In other words, the word “strike” is almost prohibited. When the issue was raised by a militant member of the union, the answer from the front table was that this wasn’t the proper time to talk about such matters. This is a recipe for disaster.
Contrast this with AMPTP chief negotiator Nick Counter’s arrogant dare on the very first day of negotiations: “These proposals are unreasonable. Well, I guess you’d better prepare for a strike.” Or Counter’s fear-mongering statement upon walking out of the negotiations: “This round of SAG negotiations ended without an agreement because SAG simply refused to recognize the fundamental business and labor principles that have already been accepted by the directors, writers, and producers.”
A few times during the evening May 19, Rosenberg alluded to helping the middle-class actor. The definition of this category was never made clear. Just five years ago, the median annual earnings of salaried actors were $23,470 (that is, half made less than $23,470 and half made more). The middle 50 percent earned between $15,320 and $53,320. The lowest 10 percent earned less than $13,330, and the highest 10 percent earned more than $106,360.
According to a blogger from Los Angeles, “The overwhelming majority of people I’ve known never even book ONE paying job. I’ve known very few who didn’t have a second job. Even if it was teaching acting. The chances of becoming a famous actor are about the same as winning the lottery while being struck by lightning on your birthday between the hours of 1 and 1:12 PM while suffering a hairline fracture to your left clavicle from being run over by a baby zebra. SAG says 85%? It’s probably more. Most of that is nonsense extra work. There are tens of thousands of actors who are not even in SAG. It’s a pipe dream.”
In a related development that has made the contract situation more complicated, last month SAG and its sister union, the American Federation of Television and Radio Artists (AFTRA), which for decades had negotiated together, went their separate ways after AFTRA accused SAG of trying to invade its territory. While SAG represents all actors in film, primetime television, commercials and educational and industrial films, AFTRA represents news anchors, daytime dramas, most cable, and reality shows. AFTRA has approximately 70,000 members to SAG’s 120,000; approximately 44,000 performers belong to both organizations.
This divorce, which has no principled basis, has undoubtedly weakened the actors’ position. The AMPTP has already exploited the split to further divide the membership of the two unions. When the AMPTP walked out of the negotiations with SAG May 6, it claimed that it had to turn much-needed attention to its negotiations with AFTRA.
Within SAG itself, a split has taken place. Numerous top-tier actors, such as George Clooney, Brad Pitt, Robert de Niro, Sally Field and a host of others, have approached the SAG leadership from the point of view of avoiding a strike at all costs.
But as one blogger put it, “Don’t they realize that their ads and publicized meetings send a very important message to the AMPTP, even as they unwittingly (I’m sure) castrate the guild?”

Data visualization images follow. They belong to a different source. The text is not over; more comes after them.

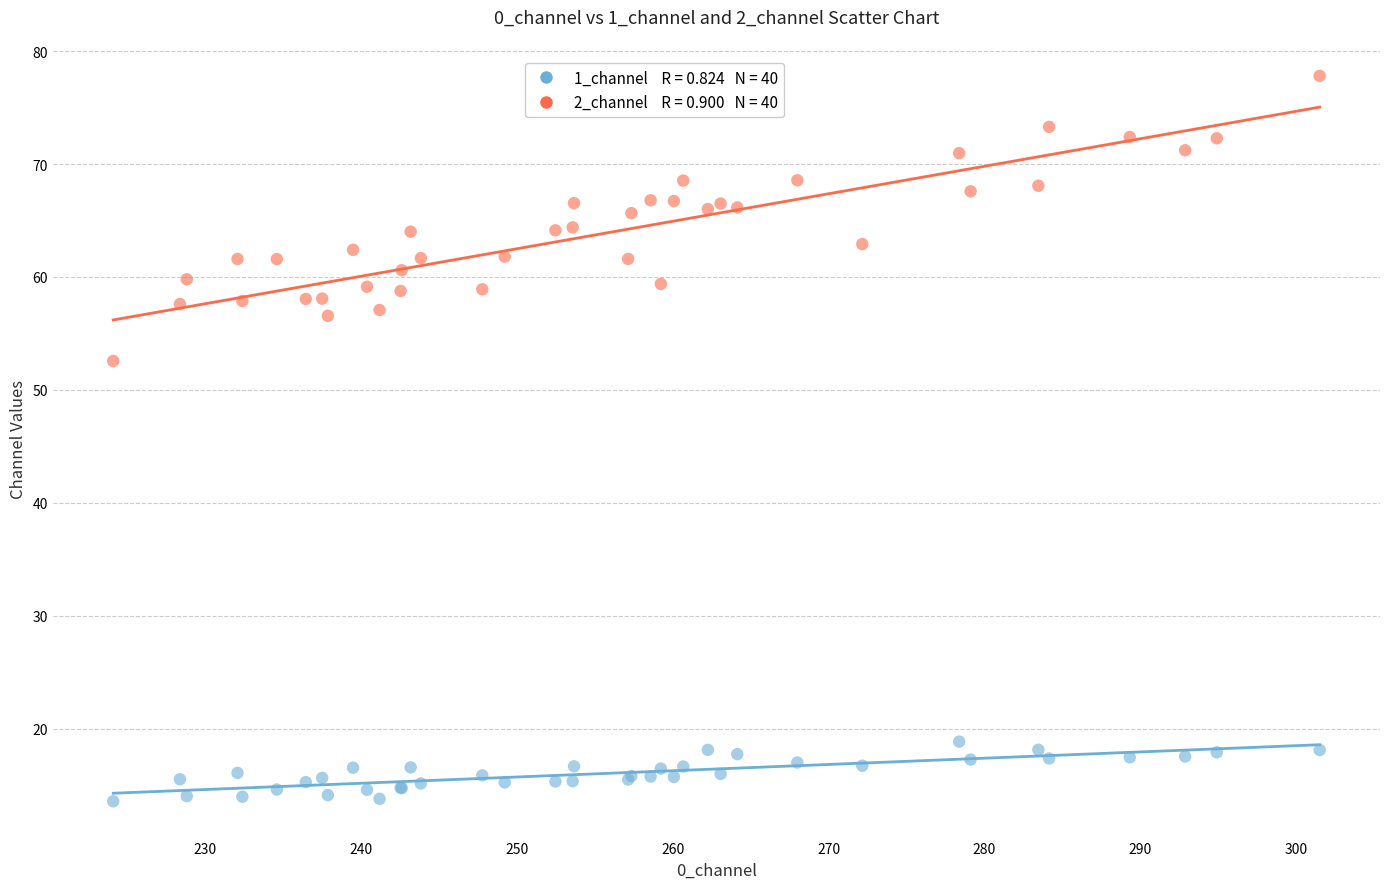

Across all series, what Y value is closest to 45?

52.6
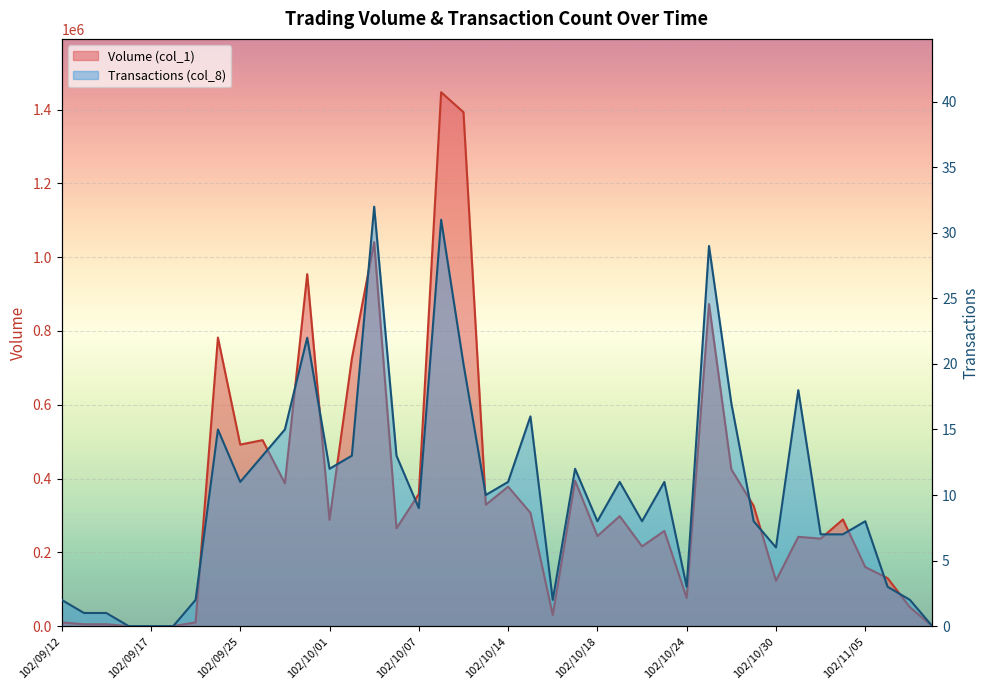

How many interior local peaks does the Volume (col_1) series have?

12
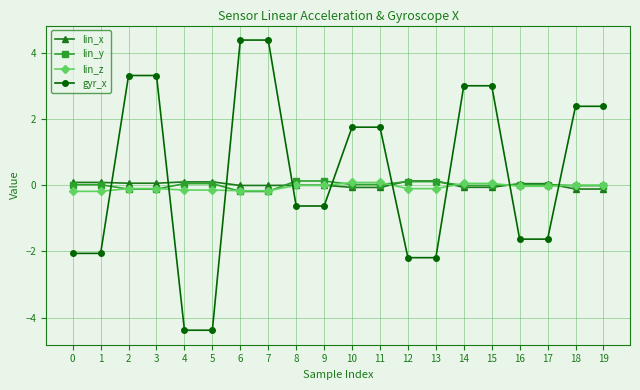

Is this an area chart (filled region under the line)?

No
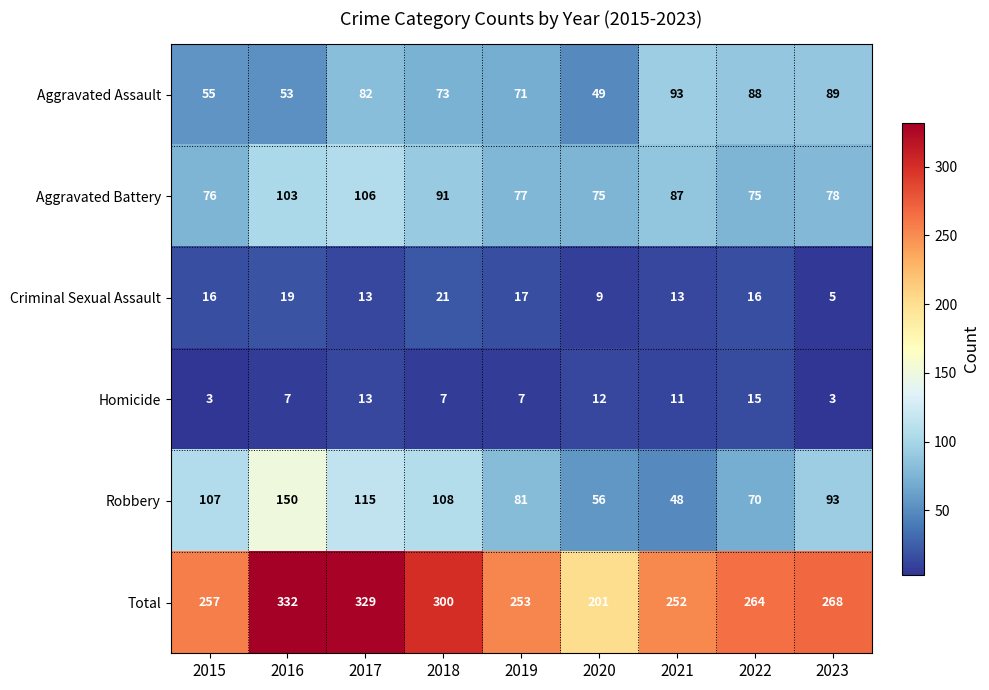

What is the difference between the Homicide values at 2023 and 2019?

4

The writers strike ended in February with a rotten compromise engineered by the WGA leadership. The studios and networks have gone ahead with their plans to cut costs at the expense of writers. The claims about ‘historic’ gains made by the WGA are proving illusory, in the face of an unraveling economy and the pressures of globalized capitalism. The conglomerates have every intention of relentlessly pushing ahead with their plans to ‘rationalize’ the industry at the expense of artists, technicians and other staff. The SAG leadership is no more prepared to lead a political struggle, which would necessarily raise the need to break the corporate stranglehold over film and television, than the WGA officialdom.